I’m relieved, in a way, that it is not anything worse. When Jeremy first said, “brain damage,” I imagined all sorts of terrifying possibilities. But now, at least, some things make more sense. The ease with which I’ve found myself giving into emotions, for example. I knew it was a marked shift in my behavior. Now, I know the reason why.
Of course, not everything makes sense.
“Jeremy?” I ask. “Tell me about the coma I fell into. Did the tests confirm it?”
He looks disgruntled for a second. “It was… unexpected,” he admits.
I wait for him to say more.
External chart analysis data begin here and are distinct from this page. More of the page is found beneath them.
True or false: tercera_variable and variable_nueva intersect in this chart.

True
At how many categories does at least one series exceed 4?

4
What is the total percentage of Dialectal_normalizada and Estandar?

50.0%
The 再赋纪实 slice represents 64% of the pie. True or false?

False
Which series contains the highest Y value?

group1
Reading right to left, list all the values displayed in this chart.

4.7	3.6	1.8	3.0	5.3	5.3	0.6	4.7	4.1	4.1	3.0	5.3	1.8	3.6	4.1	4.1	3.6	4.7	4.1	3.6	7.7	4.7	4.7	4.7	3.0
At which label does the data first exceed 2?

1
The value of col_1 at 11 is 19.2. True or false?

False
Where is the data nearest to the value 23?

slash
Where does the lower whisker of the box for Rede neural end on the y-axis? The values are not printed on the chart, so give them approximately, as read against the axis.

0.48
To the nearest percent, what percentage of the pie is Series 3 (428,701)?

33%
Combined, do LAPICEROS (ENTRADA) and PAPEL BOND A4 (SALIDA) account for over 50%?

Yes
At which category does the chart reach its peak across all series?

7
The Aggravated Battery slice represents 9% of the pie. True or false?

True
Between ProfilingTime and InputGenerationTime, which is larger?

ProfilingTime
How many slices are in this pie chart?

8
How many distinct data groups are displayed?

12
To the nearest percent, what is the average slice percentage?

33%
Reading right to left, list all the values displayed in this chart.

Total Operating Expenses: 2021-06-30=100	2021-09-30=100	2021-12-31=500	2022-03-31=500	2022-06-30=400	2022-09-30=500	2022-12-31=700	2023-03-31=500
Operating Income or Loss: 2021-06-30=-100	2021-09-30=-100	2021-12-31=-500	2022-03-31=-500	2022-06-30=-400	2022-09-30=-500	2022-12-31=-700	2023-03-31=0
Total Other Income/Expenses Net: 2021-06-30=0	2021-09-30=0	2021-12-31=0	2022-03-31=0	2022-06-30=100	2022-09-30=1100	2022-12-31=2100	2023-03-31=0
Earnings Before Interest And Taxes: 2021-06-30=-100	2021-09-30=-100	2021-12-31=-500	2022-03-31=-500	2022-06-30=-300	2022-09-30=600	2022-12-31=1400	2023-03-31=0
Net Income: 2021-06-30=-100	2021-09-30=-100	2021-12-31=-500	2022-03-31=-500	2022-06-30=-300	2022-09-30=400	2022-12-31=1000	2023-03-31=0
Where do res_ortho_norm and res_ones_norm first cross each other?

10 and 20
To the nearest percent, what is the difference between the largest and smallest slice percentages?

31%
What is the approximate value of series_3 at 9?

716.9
He does not.
“I can’t help but feel that you’re hiding something,” I chide gently.
“No.” He smiles. “Nothing important. I told you how I was called in. Once I arrived, you awoke, in part, to hear the argument with my brother. I wanted to take you home with me.”
“He didn’t let you?”
“He wanted to talk to you. Like I said. I promised him he would have his chance later. In the end, he relented. That let me bring you here.”
Jeremy goes quiet. I know he’s withholding information. Concealment is Jeremy’s second nature.
For the moment, I let it pass. At least now I understand how I ended up here, with him, at this deserted mountainside retreat.
So what if I was passed out for weeks? Or missed the IPO? Or the phone launch? I have no clue of what to make of my alleged position with Stonehart Industries anyway. And I don’t give a damn.
The most important thing is that I got close to Stonehart. I got so close to him that I view him as Jeremy now.
So close, in fact, that I have fallen in love.
I feel content. Content and surprisingly satisfied that—despite all the curve balls—I have managed to achieve what I set my mind to in those awful, lonely days by the pillar.
They say love and hate are two sides of the same coin. I don’t know about that. All I know is that, when I’m around Jeremy, the strongest feelings I have ever known come to life inside of me. If love stirs the deepest passions, then I am helpless in its throes.